Endocytosed silver nanoparticles degrade in lysosomes to form secondary nanoparticle structures during expression of autophagy genes in osteogenic cells

Silver nanoparticles (AgNPs) are increasingly used in combination with biomaterials, such as bone grafts, to provide antimicrobial properties. Our research focused on the cytotoxic and intracellular uptake mechanism of AgNPs on osteogenic cells, and the affected gene expression of osteoblasts exposed to AgNPs. Osteoblast cells were found to be relatively resistant to AgNP exposure, compared to osteoclasts, with a higher IC50 and fewer adverse morphological features. AgNPs were endocytosed within lysosomes, which resulted in the secondary internal formation of curved Ag-o nano-chains assemblies within the cytosol.

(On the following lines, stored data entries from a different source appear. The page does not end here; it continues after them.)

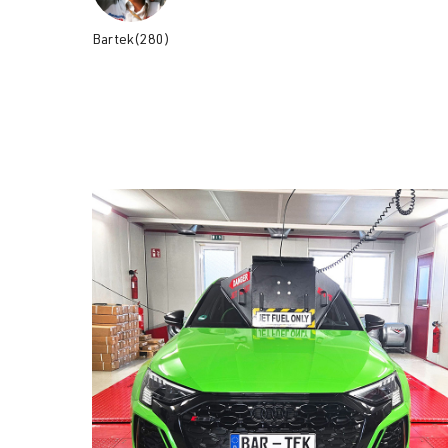
Bartek(280)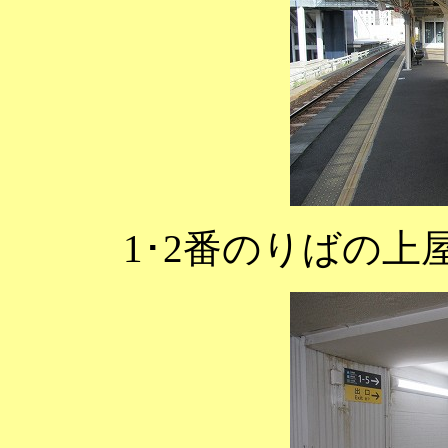
1･2番のりばの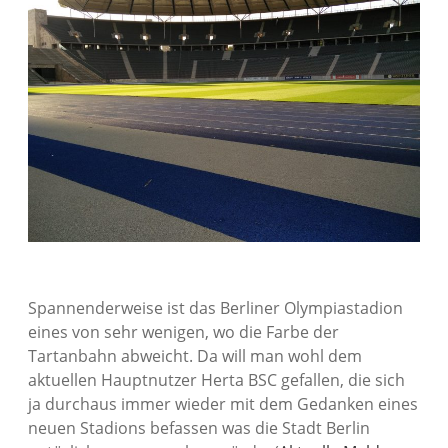
Spannenderweise ist das Berliner Olympiastadion
eines von sehr wenigen, wo die Farbe der
Tartanbahn abweicht. Da will man wohl dem
aktuellen Hauptnutzer Herta BSC gefallen, die sich
ja durchaus immer wieder mit dem Gedanken eines
neuen Stadions befassen was die Stadt Berlin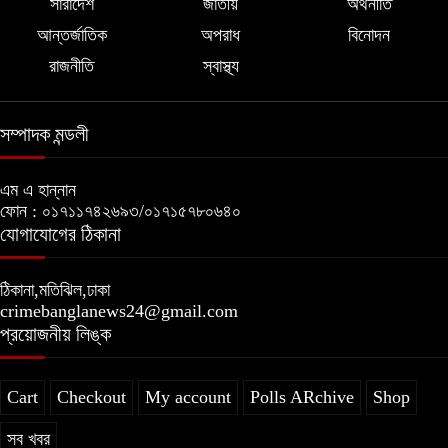
সারাদেশ
জাতীয়
অর্থনীতি
আন্তর্জাতিক
অপরাধ
বিনোদন
রাজনীতি
স্বাস্থ্য
সম্পাদক মন্ডলী
এম এ হান্নান
ফোন : ০১৭১১৭৪২৬৯৩/০১৭১৫৭৮০৬৪০
যোগাযোগের ঠিকানা
ঠিকানা,মতিঝিল,ঢাকা
crimebanglanews24@gmail.com
প্রয়োজনীয় লিঙ্ক
Cart
Checkout
My account
Polls ARchive
Shop
সব খবর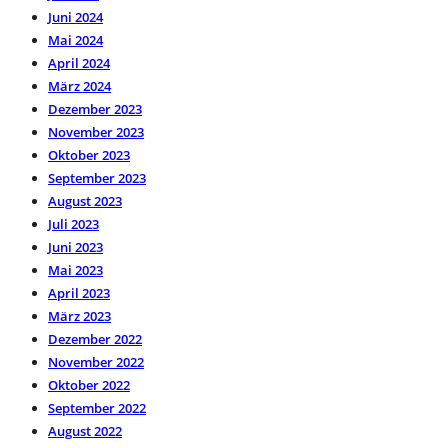
Juni 2024
Mai 2024
April 2024
März 2024
Dezember 2023
November 2023
Oktober 2023
September 2023
August 2023
Juli 2023
Juni 2023
Mai 2023
April 2023
März 2023
Dezember 2022
November 2022
Oktober 2022
September 2022
August 2022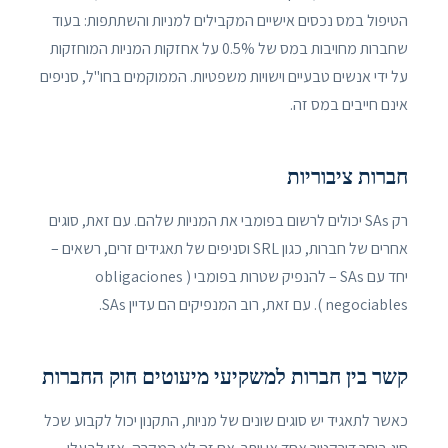
הטיפול במס נכסים אישיים המקבילים למניות והשתתפות: בעוד
שחברות מחויבות במס של 0.5% על אחזקות המניות המוחזקות
על ידי אנשים טבעיים וישויות משפטיות. הממוקמים בחו"ל, סניפים
אינם חייבים במס זה.
חברות ציבוריות
רק SAs יכולים לרשום בפומבי את המניות שלהם. עם זאת, סוגים
אחרים של חברות, כגון SRL וסניפים של תאגידים זרים, רשאים –
יחד עם SAs – להנפיק שטרות בפומבי ( obligaciones
negociables ). עם זאת, רוב המנפיקים הם עדיין SAs.
קשר בין חברות למשקיעי מיעוטים חוק החברות
כאשר לתאגיד יש סוגים שונים של מניות, התקנון יכול לקבוע שכל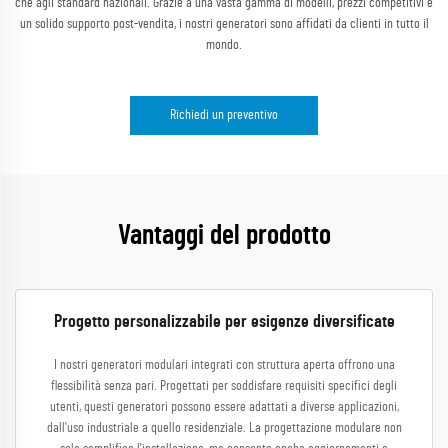
che agli standard nazionali. Grazie a una vasta gamma di modelli, prezzi competitivi e
un solido supporto post-vendita, i nostri generatori sono affidati da clienti in tutto il
mondo.
Richiedi un preventivo
Vantaggi del prodotto
Progetto personalizzabile per esigenze diversificate
I nostri generatori modulari integrati con struttura aperta offrono una
flessibilità senza pari. Progettati per soddisfare requisiti specifici degli
utenti, questi generatori possono essere adattati a diverse applicazioni,
dall'uso industriale a quello residenziale. La progettazione modulare non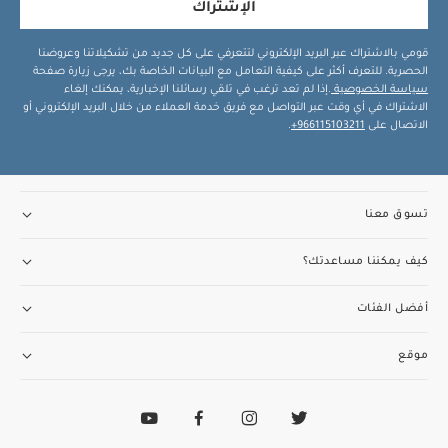
الإشتراك
قومي بالاشتراك عبر البريد الإلكتروني لتتعرفي على كل جديد من تشكيلاتنا وعروضنا
الحصرية. للتعرف أكثر على كيفية التعامل مع البيانات الخاصة بك، يرجى زيارة صفحة
سياسة الخصوصية
.إذا لم تعد ترغب في تلقي رسائلنا الإخبارية، يمكنك إلغاء
الاشتراك في أي وقت عبر التواصل مع فريق خدمة العملاء من خلال البريد الإلكتروني أو
الاتصال على
966115103211+
.
تسوق معنا
كيف يمكننا مساعدتك؟
أفضل الفئات
موقع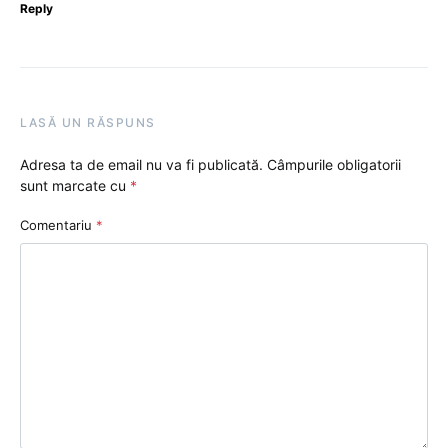
Reply
LASĂ UN RĂSPUNS
Adresa ta de email nu va fi publicată.
Câmpurile obligatorii
sunt marcate cu
*
Comentariu
*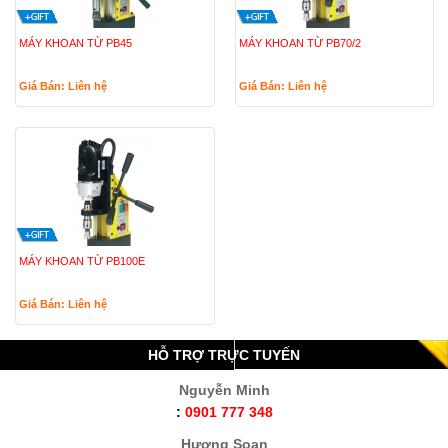
MÁY KHOAN TỪ PB45
MÁY KHOAN TỪ PB70/2
Giá Bán: Liên hệ
Giá Bán: Liên hệ
MÁY KHOAN TỪ PB100E
Giá Bán: Liên hệ
HỖ TRỢ TRỰC TUYẾN
Nguyễn Minh
:
0901 777 348
Hương Soan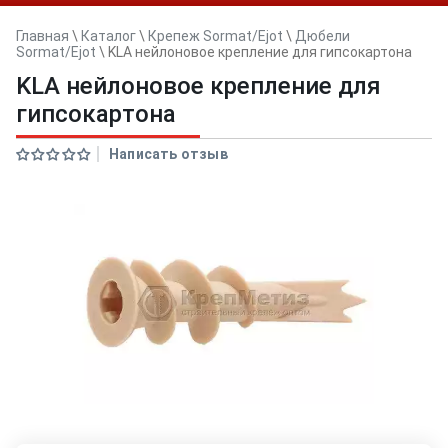
Главная
\
Каталог
\
Крепеж Sormat/Ejot
\
Дюбели
Sormat/Ejot
\
KLA нейлоновое крепление для гипсокартона
KLA нейлоновое крепление для
гипсокартона
Написать отзыв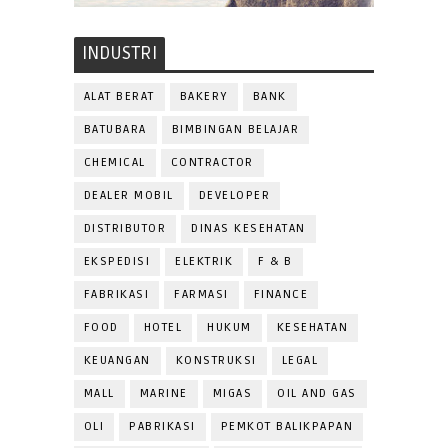
INDUSTRI
ALAT BERAT
BAKERY
BANK
BATUBARA
BIMBINGAN BELAJAR
CHEMICAL
CONTRACTOR
DEALER MOBIL
DEVELOPER
DISTRIBUTOR
DINAS KESEHATAN
EKSPEDISI
ELEKTRIK
F & B
FABRIKASI
FARMASI
FINANCE
FOOD
HOTEL
HUKUM
KESEHATAN
KEUANGAN
KONSTRUKSI
LEGAL
MALL
MARINE
MIGAS
OIL AND GAS
OLI
PABRIKASI
PEMKOT BALIKPAPAN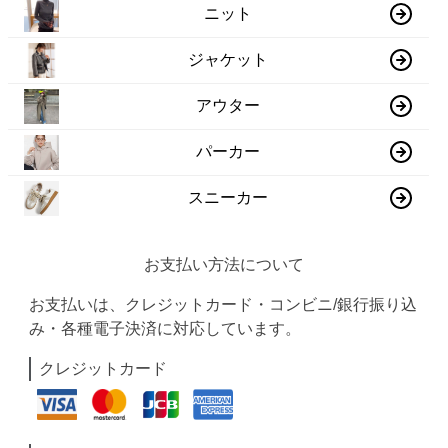
ニット
ジャケット
アウター
パーカー
スニーカー
お支払い方法について
お支払いは、クレジットカード・コンビニ/銀行振り込
み・各種電子決済に対応しています。
クレジットカード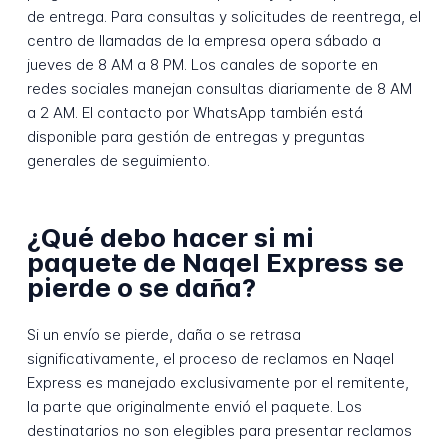
de entrega. Para consultas y solicitudes de reentrega, el
centro de llamadas de la empresa opera sábado a
jueves de 8 AM a 8 PM. Los canales de soporte en
redes sociales manejan consultas diariamente de 8 AM
a 2 AM. El contacto por WhatsApp también está
disponible para gestión de entregas y preguntas
generales de seguimiento.
¿Qué debo hacer si mi
paquete de Naqel Express se
pierde o se daña?
Si un envío se pierde, daña o se retrasa
significativamente, el proceso de reclamos en Naqel
Express es manejado exclusivamente por el remitente,
la parte que originalmente envió el paquete. Los
destinatarios no son elegibles para presentar reclamos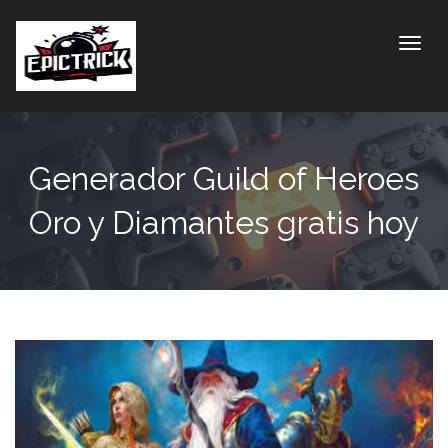
Toggle
Generador Guild of Heroes
Oro y Diamantes gratis hoy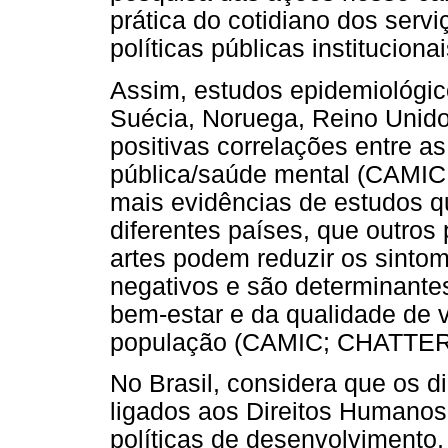
prática do cotidiano dos ser
políticas públicas institucionai
Assim, estudos epidemiológic
Suécia, Noruega, Reino Unido
positivas correlações entre as
pública/saúde mental (CAMI
mais evidências de estudos qu
diferentes países, que outro
artes podem reduzir os sintom
negativos e são determinantes
bem-estar e da qualidade de v
população (CAMIC; CHATTER
No Brasil, considera que os di
ligados aos Direitos Humanos 
políticas de desenvolvimento,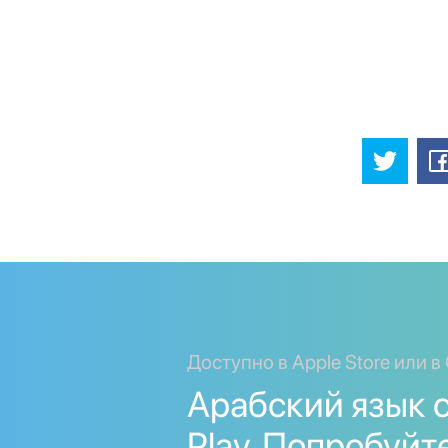
Доступно в Apple Store или в 
Арабский язык с
Play. Попробуйт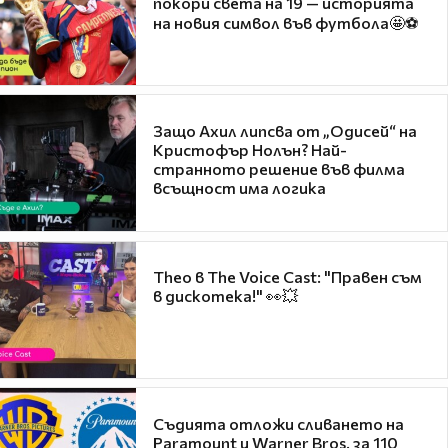
покори света на 19 — историята
на новия символ във футбола🤩⚽
Защо Ахил липсва от „Одисей“ на
Кристофър Нолън? Най-
странното решение във филма
всъщност има логика
Theo в The Voice Cast: "Правен съм
в дискотека!" 👀💥
Съдията отложи сливането на
Paramount и Warner Bros. за 110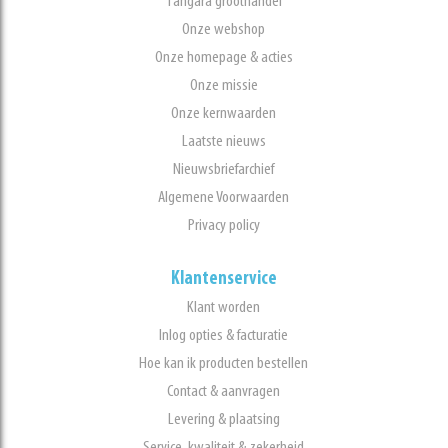
Tangara groothandel
Onze webshop
Onze homepage & acties
Onze missie
Onze kernwaarden
Laatste nieuws
Nieuwsbriefarchief
Algemene Voorwaarden
Privacy policy
Klantenservice
Klant worden
Inlog opties & facturatie
Hoe kan ik producten bestellen
Contact & aanvragen
Levering & plaatsing
Service, kwaliteit & zekerheid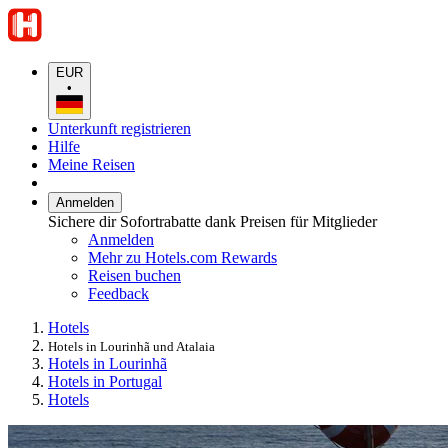
EUR
•
Unterkunft registrieren
Hilfe
Meine Reisen
Anmelden
Sichere dir Sofortrabatte dank Preisen für Mitglieder
Anmelden
Mehr zu Hotels.com Rewards
Reisen buchen
Feedback
Hotels
Hotels in Lourinhã und Atalaia
Hotels in Lourinhã
Hotels in Portugal
Hotels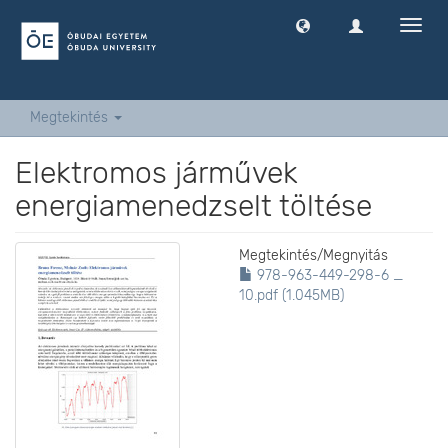
Navig
ki
-
és
bekap
Megtekintés
Elektromos járművek
energiamenedzselt töltése
Megtekintés/
Megnyitás
978-963-449-298-6 _
10.pdf (1.045MB)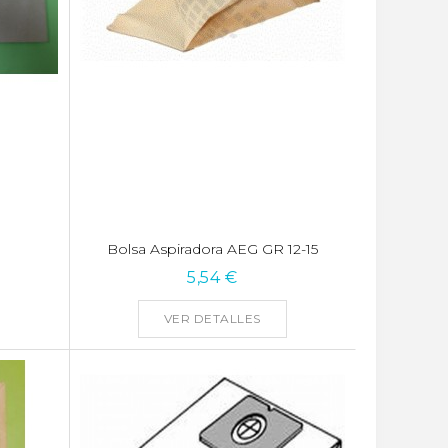
G
Bolsa Aspiradora AEG GR 12-15
5,54 €
VER DETALLES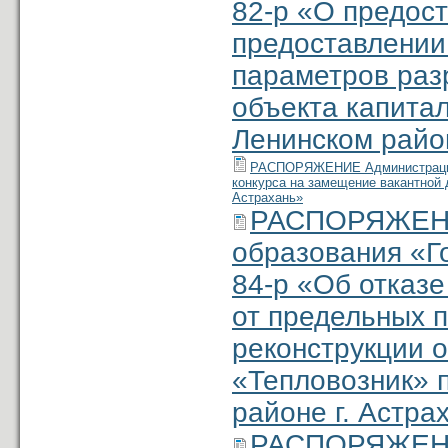
82-р «О предос
предоставлении
параметров раз
объекта капитал
Ленинском район
РАСПОРЯЖЕНИЕ Администрации м
конкурса на замещение вакантной
Астрахань»
РАСПОРЯЖЕНИ
образования «Г
84-р «Об отказ
от предельных 
реконструкции о
«Тепловозник» п
районе г. Астра
РАСПОРЯЖЕНИ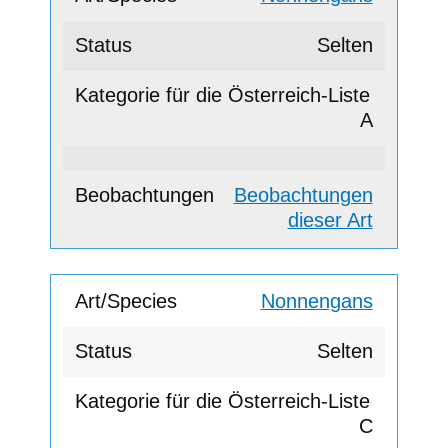
Selten
A
Beobachtungen
dieser Art
Nonnengans
Selten
C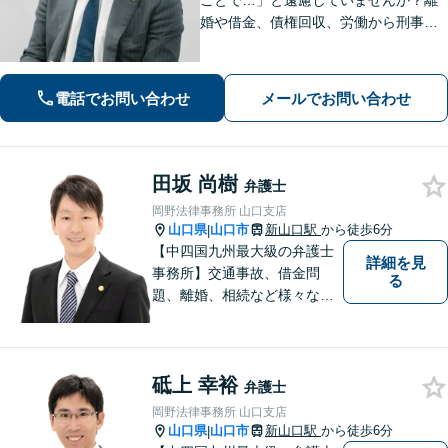
ことで…」と遠慮していませんか？離
婚や借金、債権回収、労働から刑事事
件まで幅広く対応しております。話し
やすい雰囲気づくりを何より大切にし
ています。どんな小さなお悩みでも誠
電話でお問い合わせ
メールでお問い合わせ
心誠意お伺いいたします。気軽にご相
談ください
田坂 尚樹
弁護士
岡野法律事務所 山口支店
山口県
山口市
新山口駅
から徒歩6分
|
【中四国九州最大級の弁護士
詳細を見
事務所】交通事故、借金問
る
題、離婚、相続など様々な問
題について、「何度でも無
料」の相談を行っています！
まずはお気軽にご相談くださ
砥上 幸裕
い！
弁護士
岡野法律事務所 山口支店
山口県
山口市
新山口駅
から徒歩6分
|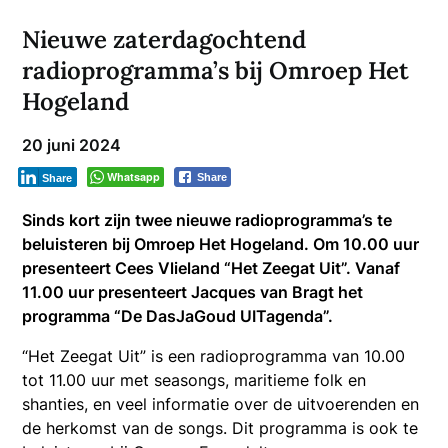
Nieuwe zaterdagochtend
radioprogramma’s bij Omroep Het
Hogeland
20 juni 2024
Whatsapp
Share
Share
Sinds kort zijn twee nieuwe radioprogramma’s te
beluisteren bij Omroep Het Hogeland. Om 10.00 uur
presenteert Cees Vlieland “Het Zeegat Uit”. Vanaf
11.00 uur presenteert Jacques van Bragt het
programma “De DasJaGoud UITagenda”.
“Het Zeegat Uit” is een radioprogramma van 10.00
tot 11.00 uur met seasongs, maritieme folk en
shanties, en veel informatie over de uitvoerenden en
de herkomst van de songs. Dit programma is ook te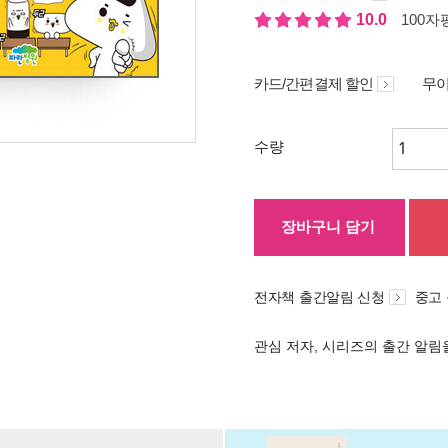
10.0
100자평
카드/간편결제 할인
무이
수량
장바구니 담기
전자책 출간알림 신청
중고
관심 저자, 시리즈의 출간 알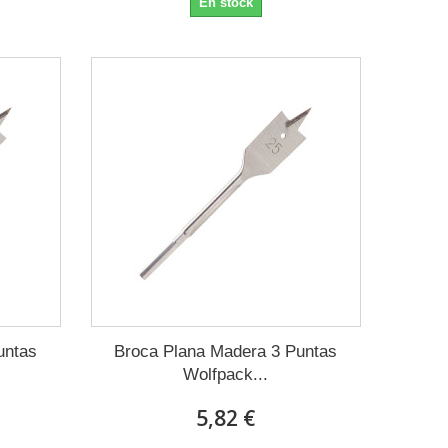
En stock
untas
Broca Plana Madera 3 Puntas
Wolfpack...
5,82 €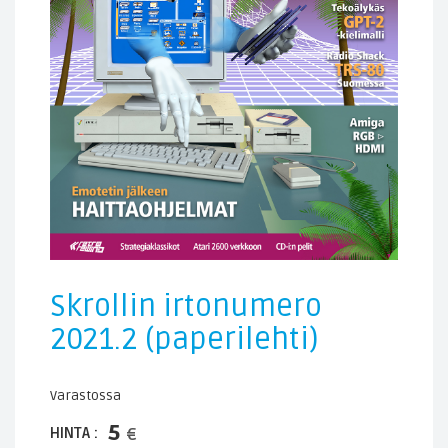
Skrollin irtonumero
2021.2 (paperilehti)
Varastossa
5
HINTA :
€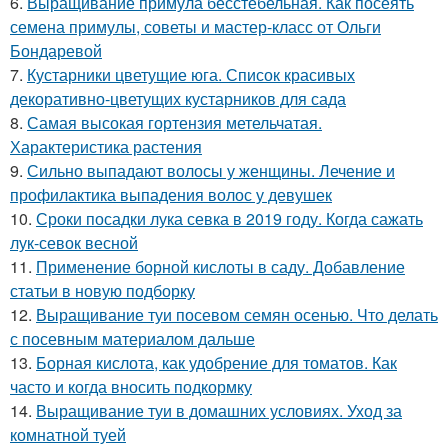
6.
Выращивание примула бесстебельная. Как посеять
семена примулы, советы и мастер-класс от Ольги
Бондаревой
7.
Кустарники цветущие юга. Список красивых
декоративно-цветущих кустарников для сада
8.
Самая высокая гортензия метельчатая.
Характеристика растения
9.
Сильно выпадают волосы у женщины. Лечение и
профилактика выпадения волос у девушек
10.
Сроки посадки лука севка в 2019 году. Когда сажать
лук-севок весной
11.
Применение борной кислоты в саду. Добавление
статьи в новую подборку
12.
Выращивание туи посевом семян осенью. Что делать
с посевным материалом дальше
13.
Борная кислота, как удобрение для томатов. Как
часто и когда вносить подкормку
14.
Выращивание туи в домашних условиях. Уход за
комнатной туей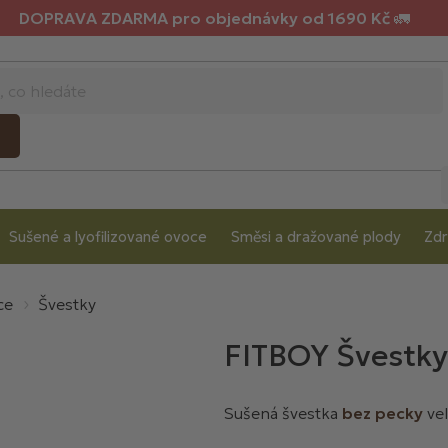
DOPRAVA ZDARMA pro objednávky od 1690 Kč 🚛
Sušené a lyofilizované ovoce
Směsi a dražované plody
Zdr
ce
Švestky
FITBOY Švestky
Sušená švestka
bez pecky
vel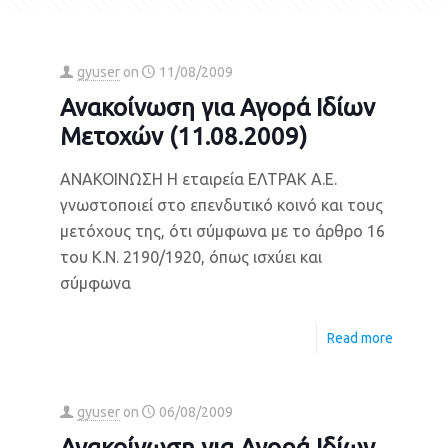
gyuser
on
11/08/2009
Ανακοίνωση για Αγορά Ιδίων
Μετοχών (11.08.2009)
ΑΝΑΚΟΙΝΩΣΗ Η εταιρεία ΕΛΤΡΑΚ Α.Ε.
γνωστοποιεί στο επενδυτικό κοινό και τους
μετόχους της, ότι σύμφωνα με το άρθρο 16
του Κ.Ν. 2190/1920, όπως ισχύει και
σύμφωνα
e
Read more
gyuser
on
06/08/2009
Ανακοίνωση για Αγορά Ιδίων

Furthermore, osteoblasts demonstrated an oxidative stress response, with autophagic cell death mechanisms, as indicated from qRT(2)-PCR analysis, with sustained upregulation of the protective gene Heme Oxygenase 1 reaching 86-fold by 48 hours (10 mu g/mL). The internalization and fate of AgNPs in osteogenic cells, and the resulting impact on gene expression over time provide further understanding of the nanotoxicity mechanism of AgNPs. (C) 2021 Elsevier Inc. All rights reserved.

Automated summary

Research shows that AgNPs have relatively stronger resistance to osteoblast cells, being endocytosed into lysosomes and forming nano-chain assemblies in the cytosol. Osteoblasts exhibit oxidative stress response and autophagic cell death mechanisms, with sustained upregulation of the protective gene Heme Oxygenase 1.